An affective recommender system
Have you ever imagined a recommender system that combines both music and emotion? A system that can propose a custom playlist according to your feeling and emotion and which can adapt itself to your behavior based on your past experience? That curious question prompted me to develop an emotion-based music recommender system project.
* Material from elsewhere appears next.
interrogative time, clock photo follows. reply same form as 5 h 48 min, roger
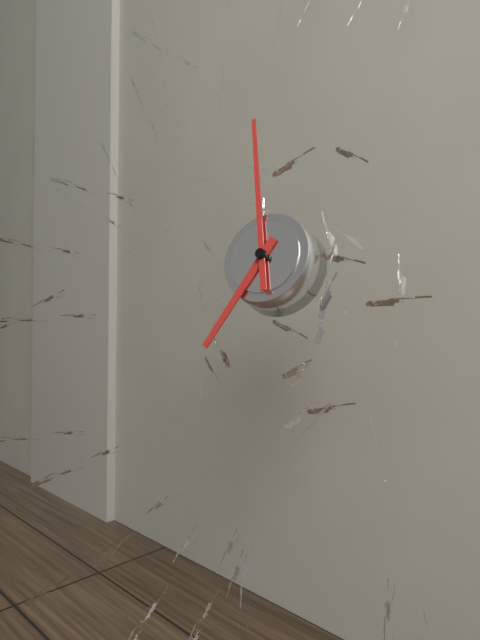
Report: 6 h 58 min
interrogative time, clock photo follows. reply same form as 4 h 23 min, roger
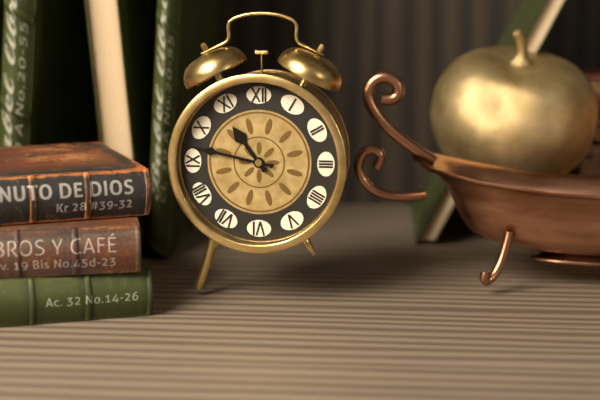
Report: 10 h 47 min
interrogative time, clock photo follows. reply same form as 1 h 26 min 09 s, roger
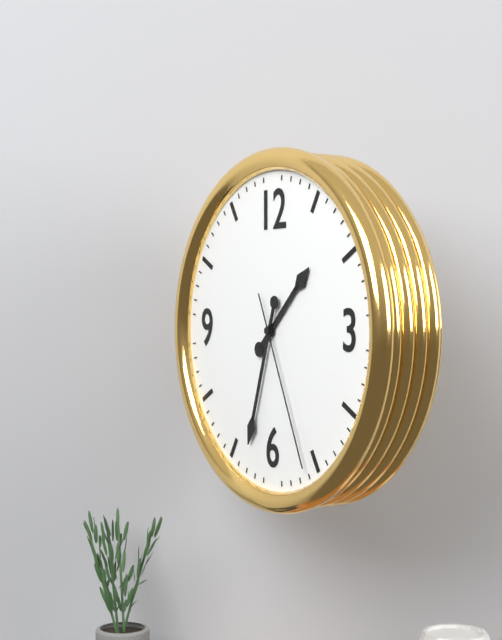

This project is a Deep Reinforcement Learning-based project which uses the music emotions and genre added to the user information (mainly his age, mood, and gender) as state features, and a reward system based on the user’s feeling, namely his stress level detected from his Heart Rate Variability (HRV). It aims to recommend the most suitable and tailored top k songs to the user from a given playlist, based on previous recordings of his feelings.
Here’s how it works:
Suppose we have previously observed the reactions of several users through their HRVs each time they listened to a given playlist, as well as the emotions they felt when listening to each song. We then have historical observation and feedback data which can be used to feed a reinforcement learning environment such that:
- The state is composed of the music features, mainly the genre and the emotions, and the user information namely his age, gender, and his mood measured on a scale of 1 to 5 such that 1 denotes sadness and 5 denotes happiness,
- The reward is the user’s reaction after listening to a particular song (whether it made him feel calmer or more stressed), mainly his stress level identified from his HRV.
Processing and extracting music genre and emotion features
As the user will be inputting raw audio files, it is necessary to identify the genre and the emotion features before they can be used as state features. To do so, I built up a model for analyzing musical genres and emotions, a Neural Network that fits a multi-label classification problem. This model can identify a set of target emotions (tenderness, calmness, power, joy, sadness, tension) that a user might feel, and is capable of identifying classical, pop, rock, and electronic music genres.
The audio files were processed using librosa, a python module for audio and music processing: high-frequency signals were boosted using the pre-emphasis approach before the timbral, and the tempogram features were extracted to feed the classifier model.
Identifying stress level from Heart Rate Variability (HRV)
You must be wondering what a Heart Rate Variability is. Let me clarify!
HRV is a measure of the variation in time between each heartbeat, commonly used to assess what is going on with a person’s body, eventually his productivity, energy, and stress level. You can measure HRV with any wearable devices or any heart monitoring applications, and you can easily export the data into a csv file [5].
You are up to date! Let us keep going.
In support of the DRL’s reward system, I built an HRV-based stress level analyzer. It is a CatBoost model, capable of detecting high, medium, and low-stress levels using HRV. The following metrics were used to predict a user’s stress level: his heart rate, 4 time-domain metrics (SDNN, Mean-RR, pNN50, and RMSSD), and 3 frequency-domain metrics (Very Low Frequency, Low Frequency, and High Frequency). These are the most commonly used metrics in HRV measurement.
Here is the bottom line!
I know I can almost hear you thinking: “What does the stress level analyzer have to do with the reward system of the model?”. Stick with me, I’ll explain it.
The reward system of the DRL model is based on the feedback given by the user, here measured from his stress level. Thus, a high level of stress, interpreted as a sign of dissatisfaction, will be converted into a reward of a null gain for the model. On the contrary, a more reasonable or relatively low level of stress is interpreted as a sign of satisfaction and will be converted into a positive reward for the model.
To build my DRL-based system, I came up with an approach based on the PyTorch implementation of the A2C (Advantage Actor-Critic) model, trained on a custom environment developed using the gym library, an OpenAI toolkit specially used in reinforcement algorithm development. The DRL model scored 0.80 , run through 10000 learning steps.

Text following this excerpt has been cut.